Spatial reasoning data:

== Segment start ==

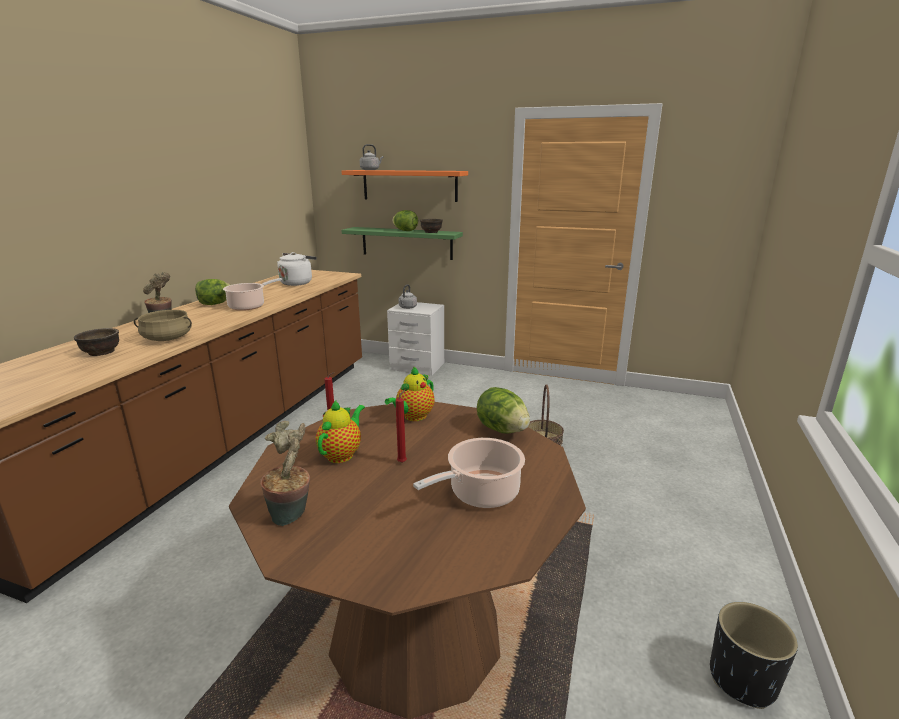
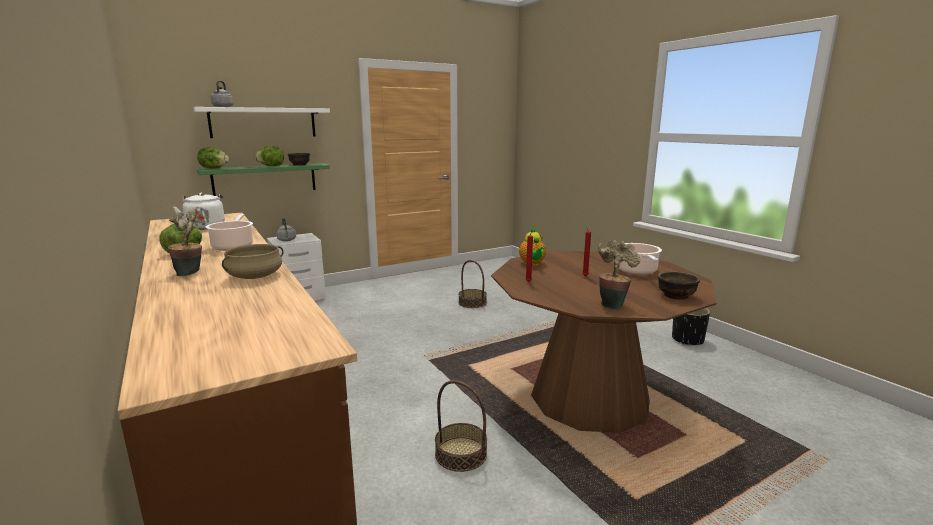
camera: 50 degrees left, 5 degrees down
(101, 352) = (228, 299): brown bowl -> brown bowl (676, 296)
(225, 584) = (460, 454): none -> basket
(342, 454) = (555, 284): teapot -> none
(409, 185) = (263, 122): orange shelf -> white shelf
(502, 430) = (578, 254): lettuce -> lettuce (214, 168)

== Segment end ==

> **PROMPT**
Search the data above for lines holding "none" and copy each of them.

> **TASK RESPONSE**
(225, 584) = (460, 454): none -> basket
(342, 454) = (555, 284): teapot -> none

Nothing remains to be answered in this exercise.